Appellees finally argue that, regardless of the OWBPA's informational requirements, the releases fail because they neglected to state the eligibility factors that McDonald's used to determine who would be eligible for the termination program. This issue was not raised or decided in the district court and was therefore not raised in the order certifying the case for interlocutory appeal. We accordingly lack jurisdiction to decide the issue.2 E.g., United States v. Stanley, 483 U.S. 669, 677-78, 107 S.Ct. 3054, 97 L.Ed.2d 550 (1987) (holding that under 28 U.S.C. § 1292(b), the appellate courts may review only matters in the order, not all issues in the case); see also Schlumberger Techs., Inc. v. Wiley, 113 F.3d 1553, 1557 & n. 6 (11th Cir.1997) (discussing contours of jurisdiction in an interlocutory appeal but limiting it to the order).

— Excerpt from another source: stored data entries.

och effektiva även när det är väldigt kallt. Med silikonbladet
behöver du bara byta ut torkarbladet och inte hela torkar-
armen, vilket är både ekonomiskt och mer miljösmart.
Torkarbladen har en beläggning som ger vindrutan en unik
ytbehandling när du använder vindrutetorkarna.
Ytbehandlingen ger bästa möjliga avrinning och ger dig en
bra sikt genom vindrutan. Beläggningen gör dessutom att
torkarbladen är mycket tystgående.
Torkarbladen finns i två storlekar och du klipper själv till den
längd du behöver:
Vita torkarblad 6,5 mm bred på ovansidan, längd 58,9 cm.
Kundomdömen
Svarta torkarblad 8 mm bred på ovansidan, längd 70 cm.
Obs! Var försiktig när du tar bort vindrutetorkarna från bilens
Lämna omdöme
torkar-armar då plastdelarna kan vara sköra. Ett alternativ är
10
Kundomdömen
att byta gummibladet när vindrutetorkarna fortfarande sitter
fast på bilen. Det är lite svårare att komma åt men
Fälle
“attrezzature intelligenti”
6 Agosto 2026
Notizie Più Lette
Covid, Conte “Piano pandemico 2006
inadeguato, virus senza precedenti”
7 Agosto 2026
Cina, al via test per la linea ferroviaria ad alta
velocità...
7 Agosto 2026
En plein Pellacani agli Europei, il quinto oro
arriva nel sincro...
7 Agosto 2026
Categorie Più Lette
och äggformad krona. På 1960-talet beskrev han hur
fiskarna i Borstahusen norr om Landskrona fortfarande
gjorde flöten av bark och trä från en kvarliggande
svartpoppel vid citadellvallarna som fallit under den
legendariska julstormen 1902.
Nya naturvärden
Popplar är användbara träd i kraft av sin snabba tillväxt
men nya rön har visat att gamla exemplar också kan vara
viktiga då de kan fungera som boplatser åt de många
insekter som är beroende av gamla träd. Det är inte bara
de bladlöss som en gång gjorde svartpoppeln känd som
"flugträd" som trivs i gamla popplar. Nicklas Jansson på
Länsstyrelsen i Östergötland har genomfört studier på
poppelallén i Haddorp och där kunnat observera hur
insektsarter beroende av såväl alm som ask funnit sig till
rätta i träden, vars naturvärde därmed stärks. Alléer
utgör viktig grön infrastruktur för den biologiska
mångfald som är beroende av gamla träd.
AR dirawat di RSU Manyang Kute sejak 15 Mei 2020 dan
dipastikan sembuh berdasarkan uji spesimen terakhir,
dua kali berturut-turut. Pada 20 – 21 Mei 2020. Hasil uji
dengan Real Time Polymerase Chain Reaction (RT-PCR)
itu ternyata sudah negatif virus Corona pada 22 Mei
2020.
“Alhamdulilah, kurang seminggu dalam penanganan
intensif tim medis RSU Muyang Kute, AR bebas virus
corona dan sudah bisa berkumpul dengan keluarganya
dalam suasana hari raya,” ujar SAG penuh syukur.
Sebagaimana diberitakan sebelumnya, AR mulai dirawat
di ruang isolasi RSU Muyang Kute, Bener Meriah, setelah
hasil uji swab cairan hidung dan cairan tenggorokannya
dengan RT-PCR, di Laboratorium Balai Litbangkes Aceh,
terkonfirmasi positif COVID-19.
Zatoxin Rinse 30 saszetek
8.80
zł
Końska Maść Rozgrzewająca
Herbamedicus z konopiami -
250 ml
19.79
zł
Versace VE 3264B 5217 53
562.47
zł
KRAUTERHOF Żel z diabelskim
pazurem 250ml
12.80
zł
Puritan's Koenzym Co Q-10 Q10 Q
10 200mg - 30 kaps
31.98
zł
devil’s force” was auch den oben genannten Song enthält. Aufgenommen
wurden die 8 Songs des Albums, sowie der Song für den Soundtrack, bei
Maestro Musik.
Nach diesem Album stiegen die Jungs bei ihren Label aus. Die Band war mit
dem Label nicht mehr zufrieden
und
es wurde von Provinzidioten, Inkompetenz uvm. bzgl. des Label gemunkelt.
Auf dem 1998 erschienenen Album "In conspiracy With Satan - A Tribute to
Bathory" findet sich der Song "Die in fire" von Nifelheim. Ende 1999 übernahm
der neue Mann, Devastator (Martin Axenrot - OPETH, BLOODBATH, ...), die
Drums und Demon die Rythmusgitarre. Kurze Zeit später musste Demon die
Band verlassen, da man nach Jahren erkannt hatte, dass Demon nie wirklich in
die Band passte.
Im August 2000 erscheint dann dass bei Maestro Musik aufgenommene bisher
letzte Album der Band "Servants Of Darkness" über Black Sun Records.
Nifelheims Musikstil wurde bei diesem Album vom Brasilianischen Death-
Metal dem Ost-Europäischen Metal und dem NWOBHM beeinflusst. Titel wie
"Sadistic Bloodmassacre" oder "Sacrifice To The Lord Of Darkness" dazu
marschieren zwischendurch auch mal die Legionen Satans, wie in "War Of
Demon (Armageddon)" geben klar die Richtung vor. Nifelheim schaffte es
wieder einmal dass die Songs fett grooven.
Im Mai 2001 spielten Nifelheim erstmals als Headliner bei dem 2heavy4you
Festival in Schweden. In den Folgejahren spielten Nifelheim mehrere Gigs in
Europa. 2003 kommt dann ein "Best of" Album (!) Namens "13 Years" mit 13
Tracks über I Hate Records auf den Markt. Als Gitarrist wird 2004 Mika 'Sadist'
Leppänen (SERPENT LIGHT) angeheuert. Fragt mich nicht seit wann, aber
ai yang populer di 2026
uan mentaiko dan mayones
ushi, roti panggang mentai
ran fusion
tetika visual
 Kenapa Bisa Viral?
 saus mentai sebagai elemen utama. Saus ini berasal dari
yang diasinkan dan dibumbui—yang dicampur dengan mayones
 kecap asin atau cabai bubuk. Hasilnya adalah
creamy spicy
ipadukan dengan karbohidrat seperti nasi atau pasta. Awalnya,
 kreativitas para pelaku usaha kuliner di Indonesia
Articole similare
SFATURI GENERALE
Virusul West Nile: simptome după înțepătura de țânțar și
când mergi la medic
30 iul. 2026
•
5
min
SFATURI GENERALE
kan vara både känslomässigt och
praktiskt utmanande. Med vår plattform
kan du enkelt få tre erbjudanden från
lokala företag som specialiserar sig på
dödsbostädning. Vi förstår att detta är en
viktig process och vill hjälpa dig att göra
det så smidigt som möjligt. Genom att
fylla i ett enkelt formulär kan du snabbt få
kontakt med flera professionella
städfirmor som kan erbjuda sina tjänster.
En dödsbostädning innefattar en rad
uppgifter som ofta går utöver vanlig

Accordingly, the district court's entry of summary judgment in favor of the Appellees is hereby REVERSED and McDonald's cross-motion for summary judgment is GRANTED.
The Honorable Richard D. Cudahy, Circuit Court Judge for the Seventh Circuit, sitting by designation
A "decisional unit," according to the Equal Opportunities Employment Commission (EEOC), is:
that portion of the employer's organizational structure from which the employer chose the persons who would be offered consideration for the signing of a waiver and those who would not be offered consideration for the signing of a waiver. The term "decisional unit" has been developed to reflect the process by which an employer chose certain employees for a program and ruled out others from that program.
C.F.R. § 1625.22(f)(3)(i)(B)
It is worth noting, however, that the primary case upon which Appellees rely for their eligibility factors argument has been withdrawn and supersededKruchowski v. Weyerhaeuser Co., 423 F.3d 1139 (10th Cir.2005), withdrawn, and superseded with Kruchowski v. Weyerhaeuser Co., 446 F.3d 1090 (10th Cir. 2006). Although the surviving opinion is largely the same as the original, the portion discussing eligibility factors has been wholly excised.